Postby Anonymous User » Thu May 06, 2010 12:18 pm

I'm at a top school and have seen many of my classmates struggle to find post-grad work. I can assure you that most of them are not aiming too high. That is, unless you consider applying for clerkships at low-level state courts, small law firms, and all types of legal, quasi-legal, and non-legal jobs aiming too high. For non-legal jobs, the JD can actually hurt more than it can help...the idea that it's some kind of all-purpose ticket to a decent job is largely a myth.

As an example, one of my classmates has applied for a bunch of entry level, $30-40K type jobs at universities, non-profits, and government that typically take people that only have a BA. Guess what? Rejected from all of them. Most non-legal employers do not want JDs because they think they are a flight risk once the economy improves or a legal job for them happens to pop up.

Peace Corps/AmeriCorps isn't the answer either. A lot of people here (at top schools) did these programs or something similar BEFORE law school. They are widely viewed as something you do BEFORE a professional degree by the vast majority of employers in most industries so you are not going to fit the hiring profile if you do it AFTER the professional degree.

=== DATA FOR ANALYSIS ===
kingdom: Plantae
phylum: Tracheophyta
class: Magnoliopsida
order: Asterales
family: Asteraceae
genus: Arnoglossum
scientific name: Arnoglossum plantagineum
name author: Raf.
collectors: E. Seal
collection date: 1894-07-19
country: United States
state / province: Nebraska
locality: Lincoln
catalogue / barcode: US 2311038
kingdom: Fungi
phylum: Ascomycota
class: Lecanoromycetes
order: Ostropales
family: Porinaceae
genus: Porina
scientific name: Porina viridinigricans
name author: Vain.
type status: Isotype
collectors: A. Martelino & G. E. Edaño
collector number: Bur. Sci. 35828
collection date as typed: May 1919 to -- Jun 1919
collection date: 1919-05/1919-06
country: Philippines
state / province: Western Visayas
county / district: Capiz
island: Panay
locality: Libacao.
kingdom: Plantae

=== WORK TO BE COMPLETED ===
Answer from the forum post above, one line each:
(a) What salary range does the post give for the entry-level jobs a classmate applied for?
(b) Why, according to the post, do most non-legal employers not want JDs?
(c) How does the post say most employers view Peace Corps/AmeriCorps?

=== COMPLETED EXERCISE ===
(a) $30-40K.
(b) They think JDs are a flight risk once the economy improves or a legal job happens to pop up.
(c) As something you do before a professional degree.